Soda has two components, sugar and acid. They are a double disaster to your teeth. While the sugar feeds the oral bacteria to produce more acid that attacks the tooth, the acid already present in the soda join in too. They attack the enamel with more vigor only to cause erosion of the enamel layer. The erosion of enamel layer actively promotes tooth cavity formation and subsequently results in tooth decay. Let us delve into the detail
Soda or generally any soft beverages like cola contains carbonated water, high amount of sugar or artificial sweetener, food coloring agents (mostly artificial coloring), phosphoric acid (yes we are not kidding), some flavors (natural or artificial), caffeine in some cases and preservatives like sodium benzoate in few sodas.
The natural sugar used can be high fructose corn syrup or sucrose. If artificial sweetener has been used, it would most probably be aspartame.
When the oral bacteria comes in contact with the soda consumed, they immediately consume the sugar in the soda and begin to produce acid as a byproduct. This acid erodes the enamel layer of the teeth. If the acid content is more, the acid does not stop there. They also begin eroding the dentin layer of the teeth. Over a period of time, the inner layers of the teeth are exposed due to this erosion and they make the teeth sensitive. They also begin to cause tooth pain.
If there is an erosion of gum layer, the acid present in the soda does more damage to the gum line. So more teeth layer just above the teeth is exposed which can lead to instability of the teeth.
When the inner layer of the teeth are affected and face erosion, they begin to decay. This can lead to dental cavities or carries. The acid in the soda can also begin eroding the composite fillings thereby making the teeth vulnerable. Regular consumption of soda can lead to dental cavities invariably. If a person regularly consumes soda and does not maintain good oral hygiene, then the probability of dental cavities is very high indeed.
Diet cola may not contain sugar but they still contain acid. Hence the erosion effect on the enamel is still present. So diet cola is also not recommended.
The simple way is to completely forego sodas and replace them with healthy drinks. Water is also a great alternative. However many of us cannot simply stop consumption of soda. Here are few tips that can reduce the ill-effects of soda.
(a) Have soda in moderation
(b) Drink soda with the help of a straw. This ensures the soda does not affect the teeth.
(c) After having a soda, rinse your mouth thoroughly so that the sugar and acid of the soda are not left to act on the teeth and its enamel.

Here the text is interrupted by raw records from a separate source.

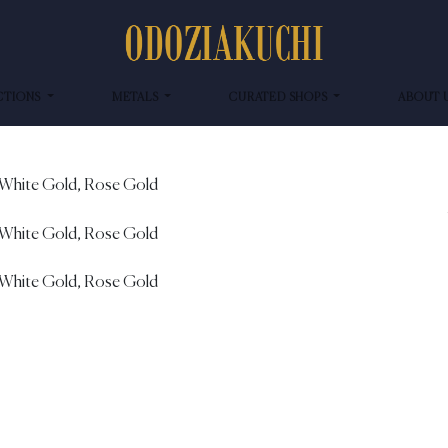
CTIONS
METALS
CURATED SHOPS
ABOUT 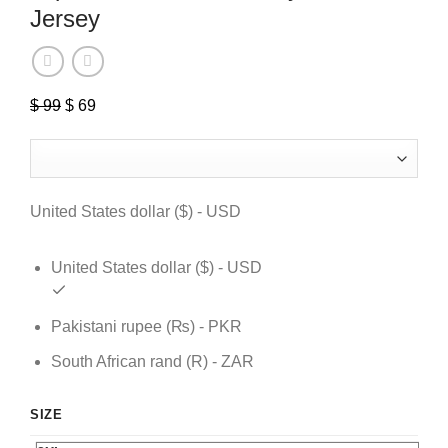
Jersey
$
99
Original
$
69
Current
price
price
was:
is:
$ 99.
$ 69.
United States dollar ($) - USD
United States dollar ($) - USD
Pakistani rupee (₨) - PKR
South African rand (R) - ZAR
SIZE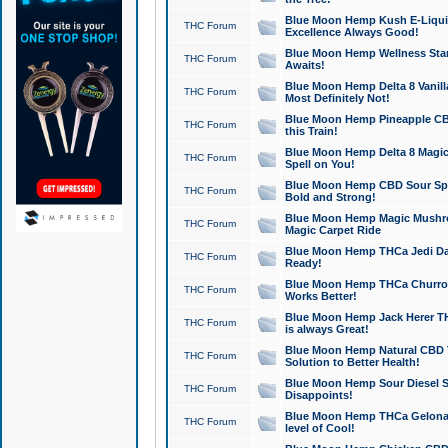
Blue Moon Hemp Kush E-Liquid 
THC Forum
Excellence Always Good!
Blue Moon Hemp Wellness Star
THC Forum
Awaits!
Blue Moon Hemp Delta 8 Vanilla 
THC Forum
Most Definitely Not!
Blue Moon Hemp Pineapple CBD
THC Forum
this Train!
Blue Moon Hemp Delta 8 Magic 
THC Forum
Spell on You!
Blue Moon Hemp CBD Sour Spa
THC Forum
Bold and Strong!
Blue Moon Hemp Magic Mushr
THC Forum
Magic Carpet Ride
Blue Moon Hemp THCa Jedi Dab
THC Forum
Ready!
Blue Moon Hemp THCa Churro 
THC Forum
Works Better!
Blue Moon Hemp Jack Herer TH
THC Forum
is always Great!
Blue Moon Hemp Natural CBD T
THC Forum
Solution to Better Health!
Blue Moon Hemp Sour Diesel Sh
THC Forum
Disappoints!
Blue Moon Hemp THCa Gelonade
THC Forum
level of Cool!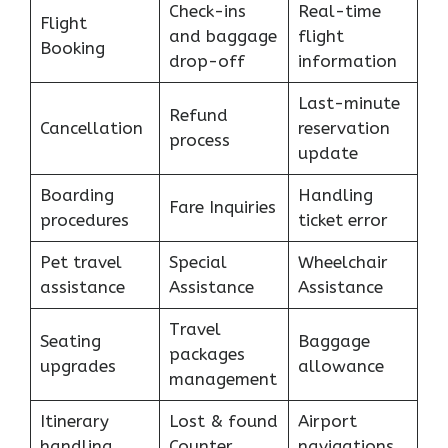
Check-ins
Real-time
Flight
and baggage
flight
Booking
drop-off
information
Last-minute
Refund
Cancellation
reservation
process
update
Boarding
Handling
Fare Inquiries
procedures
ticket error
Pet travel
Special
Wheelchair
assistance
Assistance
Assistance
Travel
Seating
Baggage
packages
upgrades
allowance
management
Itinerary
Lost & found
Airport
handling
Counter
navigations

(d) Brush your teeth after half hour of consuming soda. Do not brush your teeth immediately because your teeth are very vulnerable after the soda is consumed. Hence brushing action can have a very damaging effect on your teeth.
(e) Do not have a soda while you are going to bed. This is because your mouth becomes dry through the night and oral bacteria are more active. The ready availability of sugar and acid in the soda serves the bacteria the whole night.